Here is my problem; I'm going to graph y equals log base 3 of x and y equals log base a third of x, how are the two graphs related? Let me answer that second question first. I want to analyze this function because this 1/3 here scares me a little bit. So I'm going to use the definition of logs to rewrite this in exponential form. So I have y equals log base b of x, b in this case is 1/3, I'm going to get x equals 1/3 to the y.
I know we remember from properties of exponents that 1/3 is 3 to the -1 and then the power to a power rule, x equals 3 to the -y. But then I can use the definition of logs again because I have an exponential expression here. I can use the definition of log backwards. Right now I have x equals 3 to the -y, that's going to give me -y equals log base 3 of x, and of course that means y equals negative log base 3 of x. This is huge.
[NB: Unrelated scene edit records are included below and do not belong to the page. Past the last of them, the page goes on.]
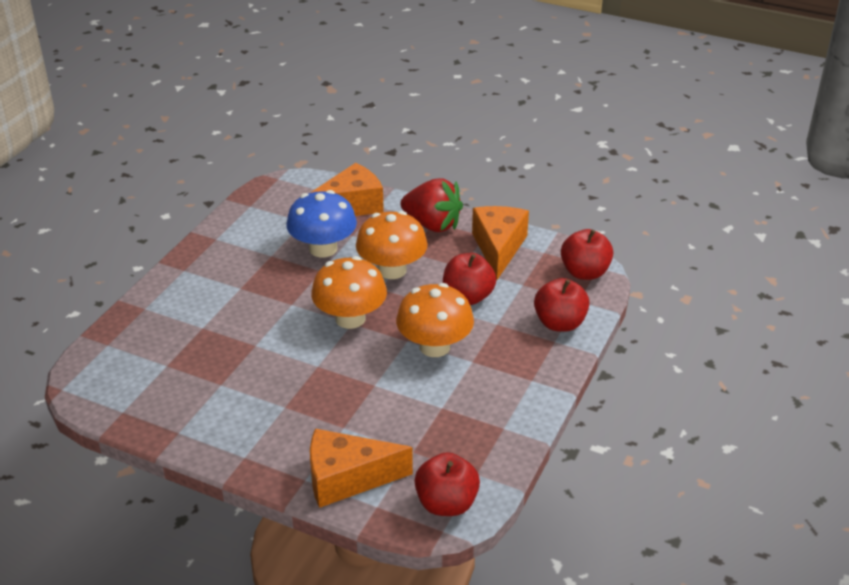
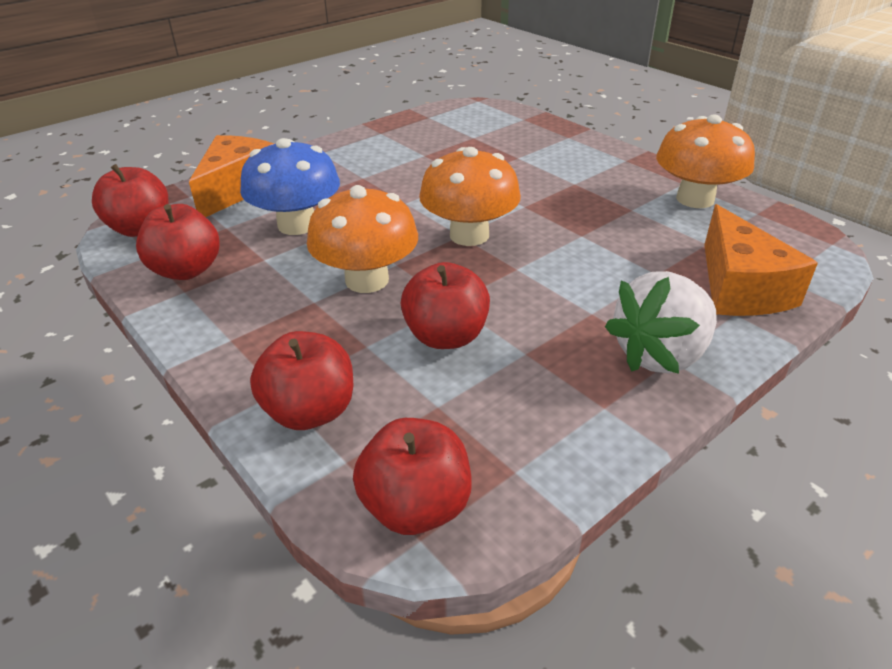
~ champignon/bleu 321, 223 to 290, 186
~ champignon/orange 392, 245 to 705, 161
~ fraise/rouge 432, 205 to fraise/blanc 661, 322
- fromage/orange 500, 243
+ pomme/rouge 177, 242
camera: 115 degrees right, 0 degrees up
I wanted to find out how the two graphs were related first because, now that I've discovered that y equals log base 1/3 of x is the same as minus log base 3 of x, I know that I can just graph y equals log base 3 of x. The other graph is going to be a reflection across the x axis. So let me do that, let me start by graphing y equals log base 3 of x. And again whenever I graph logarithmic functions, I always switch to exponential form first. So this is the same as, x equals 3 to the y. I'll make a table and just choose easy values.
Now the easiest way to do this is to start with the y values, so I'm going to start with -1, 0 and 1, the x values will be x equals 3 to the -1, 1/3, x equals 3 to the 0, 1, and x equals 3 to the 1 which is 3. So I'll use these points to graph my function of y equals log base 3 of x. So (1/3,-1) is here, (1,0) is here and (3,1) is here and then I draw a nice smooth curve connecting these. Again y equals log base 1/3 of x is the same as y equals negative log base 3 of x, so all I have to do is take these points and flip them across the x axis and that will give me my graph of y equals log base 1/3 of x. So this point, flipped across the x axis goes here. This point stays put and this point goes down here. So here is my graph of y equals log base 1/3 of x. Let me label them.
A couple of things to remember when you're graphing the log functions, first the definition of log, I used it a couple of times. And second, make sure that you know your properties of logs and of exponents because you might be able to notice a connection between the graph you're graphing and an easier function. Here I was able to manipulate y equals log base 1/3 of x into a function I find easier to graph.